Yönerge:
Hadis rivayetlerini aktaran metni lütfen kaldığı yerden devam ettirin.
___ Verilen metin
10970- Beyhaki der ki:
Mana olarak aynısını Süleyman b. Harb da Hammad b. Zeyd'den aktarmıştır.
Müsedded de Hammad kanalıyla Hişam b. Hassan'dan rivayet etmiştir. Hişam'ın
bildirdiğine göre ravi Cemil: "Ebu Berze: ''Sizin birbirinizden
ayrıldığınızı düşünmüyorum'' dedi" demiştir.
10971- İbn Cüreyc
bildiriyor: Ata: "Satış gerçekleştikten sonra satıcı alıcıya: "Ya al,
ya da bırak! İkisinden istediğini seç'' diyerek onu muhayyer bırakır"
______
___ Çıkarılan malzeme
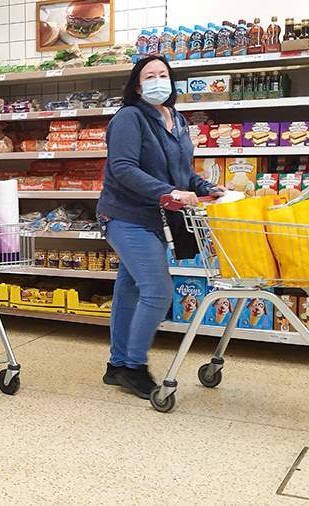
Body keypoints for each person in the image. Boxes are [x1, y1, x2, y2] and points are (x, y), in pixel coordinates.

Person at [96, 55, 224, 399]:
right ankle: (133, 367)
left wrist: (205, 187)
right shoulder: (129, 117)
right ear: (138, 86)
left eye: (163, 74)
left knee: (130, 289)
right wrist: (170, 192)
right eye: (149, 76)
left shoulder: (176, 118)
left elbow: (182, 170)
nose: (157, 81)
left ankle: (117, 365)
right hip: (125, 215)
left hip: (156, 218)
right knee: (157, 290)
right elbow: (123, 168)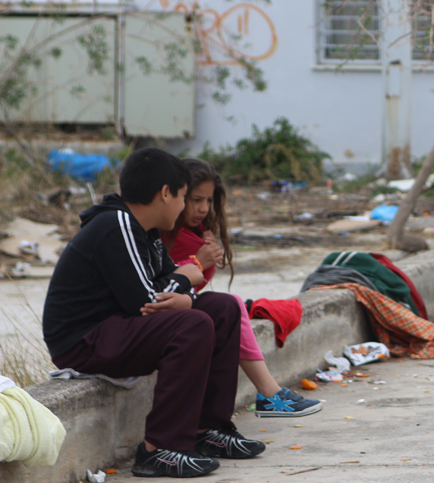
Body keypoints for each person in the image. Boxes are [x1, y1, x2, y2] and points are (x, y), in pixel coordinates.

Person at [42, 147, 266, 478]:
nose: (184, 206)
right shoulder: (116, 223)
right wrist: (185, 279)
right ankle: (159, 448)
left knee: (223, 308)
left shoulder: (146, 232)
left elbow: (166, 287)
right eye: (183, 197)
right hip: (84, 339)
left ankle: (207, 431)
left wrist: (183, 288)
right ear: (165, 193)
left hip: (120, 326)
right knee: (192, 325)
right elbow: (149, 302)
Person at [162, 158, 322, 418]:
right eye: (195, 199)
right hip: (164, 313)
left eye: (209, 201)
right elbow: (160, 281)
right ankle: (267, 395)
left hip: (184, 307)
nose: (203, 208)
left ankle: (261, 398)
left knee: (232, 305)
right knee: (231, 305)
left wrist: (204, 253)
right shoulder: (164, 233)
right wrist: (197, 261)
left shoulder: (195, 232)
______
Beklenen cevap:
dedi. Ona: "Say ki, satış gerçekleştikten sonra satıcı müşteriyi bu
şekilde muhayyer bıraktı ve müşteri de malı aldı. Birbirlerinden ayrılmanda da
müşteri pişman olup vazgeçmek istedi. Bu durumda alışverişi fesheder
misin?" diye sorduğumda, Ata: "Satış gerçekleşip satıcı onu bu
şekilde muhayyer bıraktıktan sonra satışın feshedileceğini düşünmüyorum"
dedi.(--- Şafii, el-Ümm (3/4).
10972- Şureyh der ki:
"Böylesi bir durumda satıcı ile alıcıdan alışverişi karşılıklı rıza ile
tamamladıktan sonra birbirlerinden ayrıldıklarına veya satış sonrası biri
diğerini muhayyer bıraktığına dair adalet sahibi olan (dürüst) iki şahit
istenir.''(--- Şafii, el-Ümm (3/4).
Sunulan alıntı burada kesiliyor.